This is a reference guide for caching in distributed systems. Well-designed caching at scale enables faster response times for API endpoints and improves the end user and customer experience.
What are Cache Layers?
Caches are a way to improve performance and reduce latency by trading space for time. The simplest example to start with is when you have to recalculate a value in a recursive function such as the Fibonacci sequence. Instead of calculating the previous results over again, they are stored in a hash table or dictionary. Caching is sometimes called memoization. For a website where the content does not change frequently, the server can cache the content in memory and serve it again while the client, the web browser, can also cache the content before making a request back to the server.
Layered Mental Model
In the cache layers model, we are adding options when caching. There are three layers: in-memory/in-process cache, sidecar/local node cache, distributed cache.
The in-memory cache is the first layer and for many non-distributed programs it is the only layer. More intensive programs will have two layers: in-memory and sidecar/local cache. These programs are not distributed and will run a persistent cache across multiple runs of the program, it can be sqlite, redis, or a file with a custom format. Distributed applications add a third layer, the distributed cache.
Latency Budgets
When a user is accessing a part of the system, they have an expectation of a fast response. When they click a button, they expect something to happen within milliseconds or seconds, depending on the application and the action. Latency budgets can be set for core actions in the system to ensure that they are meeting expectations.
Let’s understand through an example. A user is filtering and sorting and searching through a table of data. There are 1 million items in the table, only 100 items are displayed on the page. The latency budget for sorting is < 0.5 seconds, since it is the same data, unchanged and only the sort order changes based on a selected column.

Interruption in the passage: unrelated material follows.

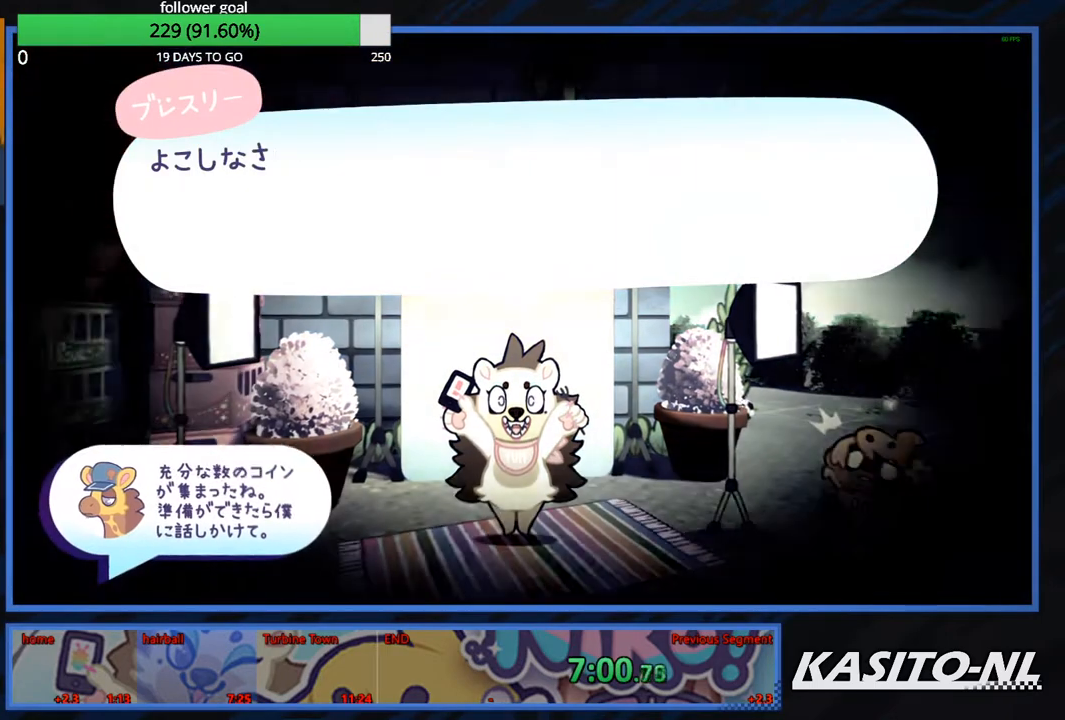
{"buttons": ["B"], "left_stick": "down-right", "right_stick": "center", "events": [[33, "B", "down"], [200, "B", "up"], [233, "B", "down"]]}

The latency budget for filtering is slightly higher, < 1 second is the expected time and can scale with the amount of items, based on the user’s perception, and the latency budget for searching could be < 5 seconds. Let’s consider another dimension, newness of the item. If users are frequently searching for new items, the latency budget for those new items could be as low as < 0.5 seconds. For older items, users expect < 10 seconds, a lot more room. The expectation and perception depend on multiple factors including a user’s past usage of similar systems, their usage of the current system, and the user interface of the system.
When setting a latency budget, you can start with an observed baseline and add a percentage for the budget, and subtract a percentage to set as a goal.

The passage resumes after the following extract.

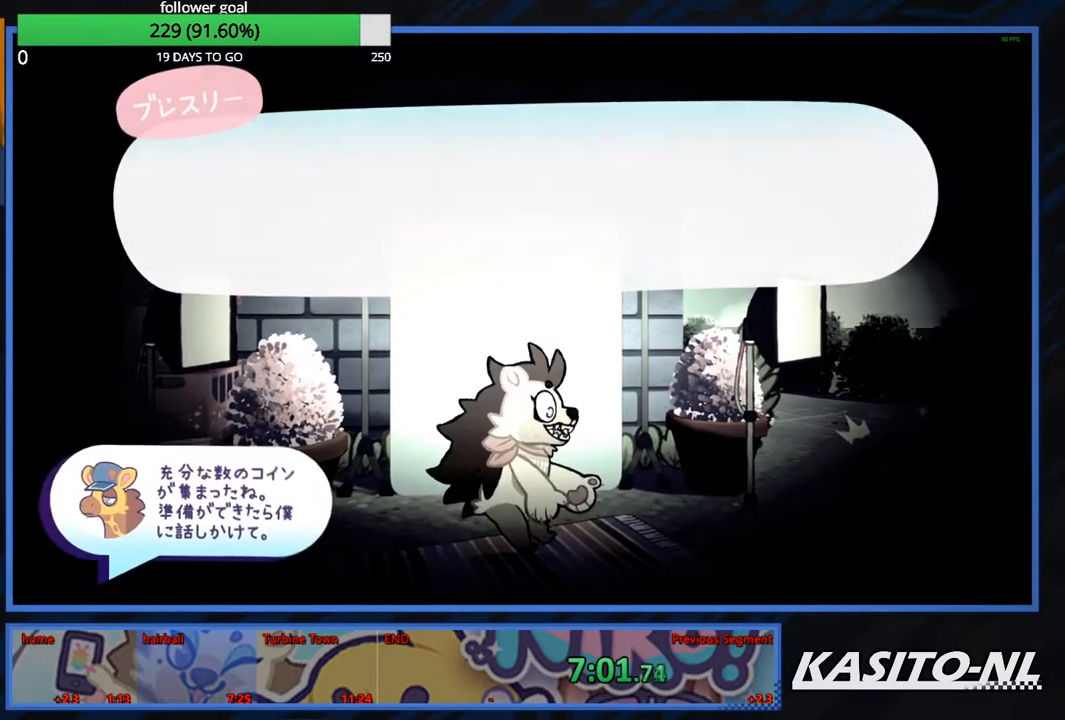
{"buttons": ["B"], "left_stick": "down-right", "right_stick": "center", "events": [[167, "B", "up"], [200, "B", "down"], [334, "B", "up"], [400, "B", "down"]]}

Caching With Layers for a Web Service
In a real-world production web service, caching can be used in many ways for a variety of reasons. More complex web applications not only have a backend API server, they also have background workers. For example, there can be very expensive database queries that are used frequently, or there can be logic and calculations that do not change often.
L1 In-Process Cache
An incoming web API request can require multiple expensive database queries in order to return a response. The memory within a web server process can be used as a cache. For example, in Python, there is a @cached decorator function that will create an in-memory mapping between the parameters of the function it wraps and the resulting value. This can be used at different points along the code path. If another API endpoint also uses those functions, then the cache will be used. We can expand on layer one caching by caching more parts of the request, or by caching the whole request/response. When we request /items/123 repeatedly, the request and response can be cached in-memory.
The limitation of only layer 1 in-process/in-memory caching is that this caching only works for one process. If the web server runs 4 processes, the typical setup does not use sticky routing, which means a user request may go to any of the 4 processes and suffer from a cache miss. As more requests come in, the likelihood that all 4 process caches have the value is increased. One way to workaround this limitation is to pre-warm the cache, though this is very dependent on user request patterns and may require a lot of memory.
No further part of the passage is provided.